WHAT THE EXERCISE ASKS:
Everything from the line with "List each element's" to the last line of the material below is what to reproduce, exactly and with no other lines.

INPUT DATA:

+ + + +

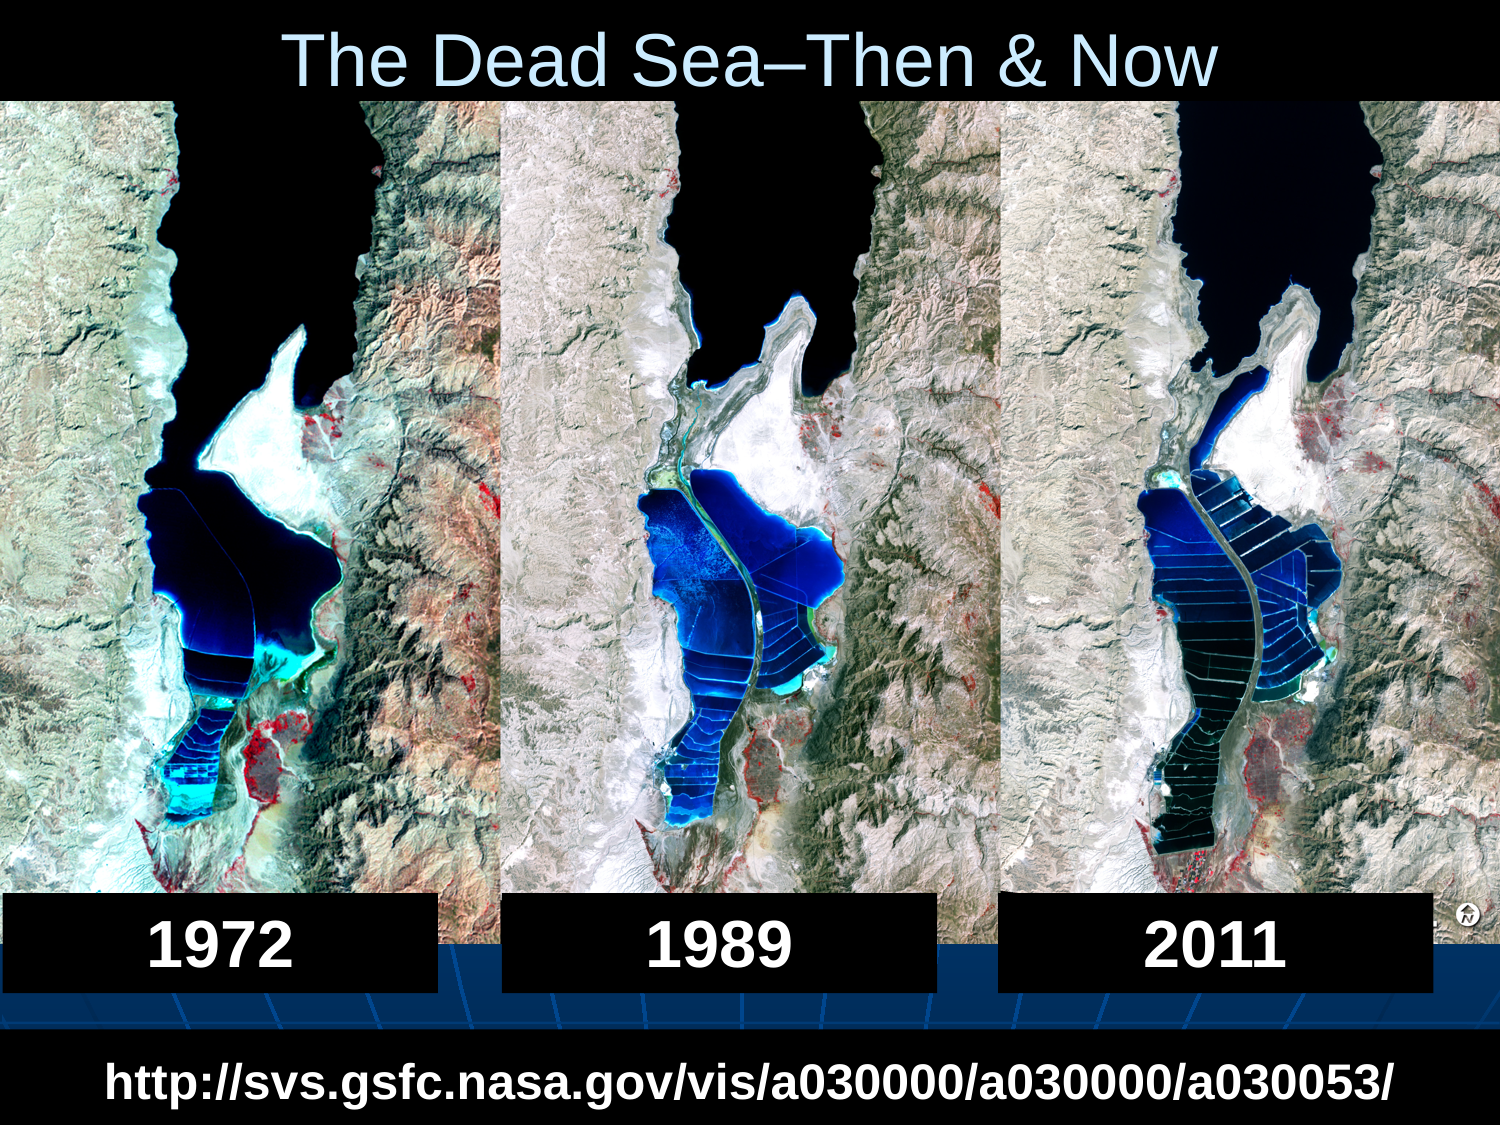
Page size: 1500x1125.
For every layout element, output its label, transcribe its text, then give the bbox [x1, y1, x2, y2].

title The Dead Sea–Then & Now [0, 0, 1500, 101]
list 1972 [2, 953, 439, 994]
text_box 1989 [501, 953, 938, 994]
text_box http://svs.gsfc.nasa.gov/vis/a030000/a030000/a030053/ [0, 1029, 1500, 1125]
text_box 2011 [998, 953, 1434, 994]
picture [0, 101, 1500, 945]
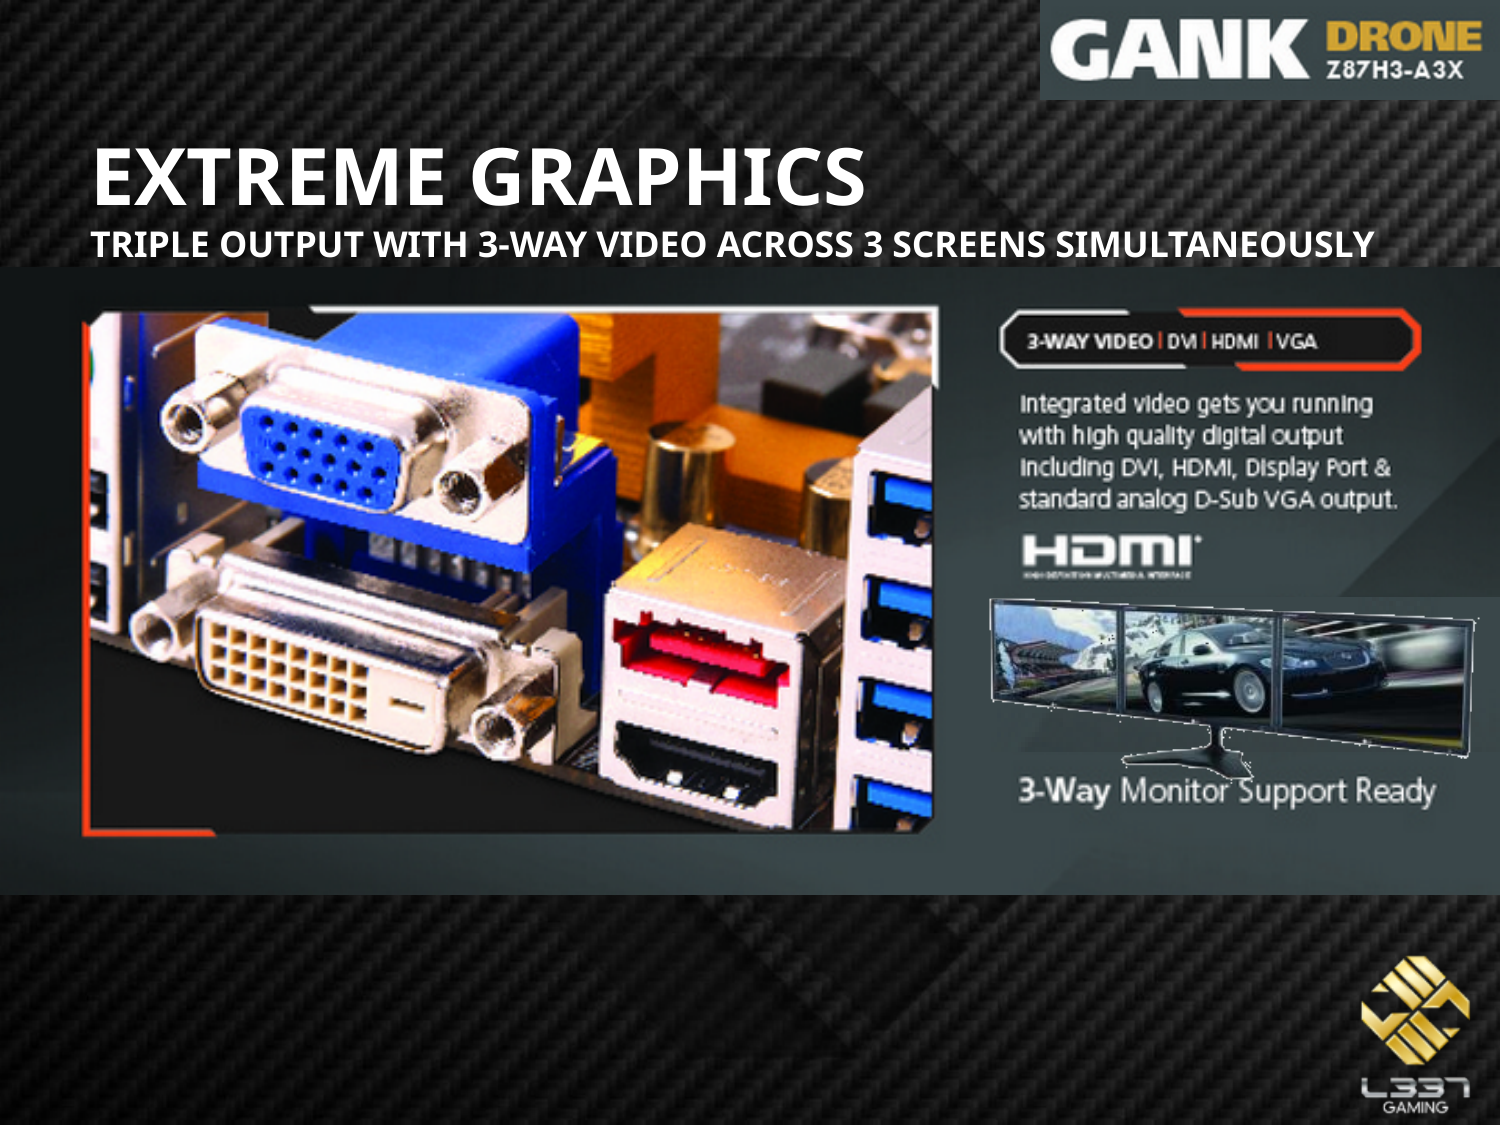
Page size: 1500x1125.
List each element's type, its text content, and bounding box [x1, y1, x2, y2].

picture [0, 0, 1500, 1125]
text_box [1040, 0, 1500, 101]
title EXTREME GRAPHICS TRIPLE OUTPUT WITH 3-WAY VIDEO ACROSS 3 SCREENS SIMULTANEOUSLY [75, 101, 1425, 265]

+ + + +

RESULT BELOW:
List each element's type, its text content, and bounding box [x1, y1, x2, y2].

picture [0, 0, 1500, 1125]
text_box [1040, 0, 1500, 101]
title EXTREME GRAPHICS TRIPLE OUTPUT WITH 3-WAY VIDEO ACROSS 3 SCREENS SIMULTANEOUSLY [75, 101, 1425, 265]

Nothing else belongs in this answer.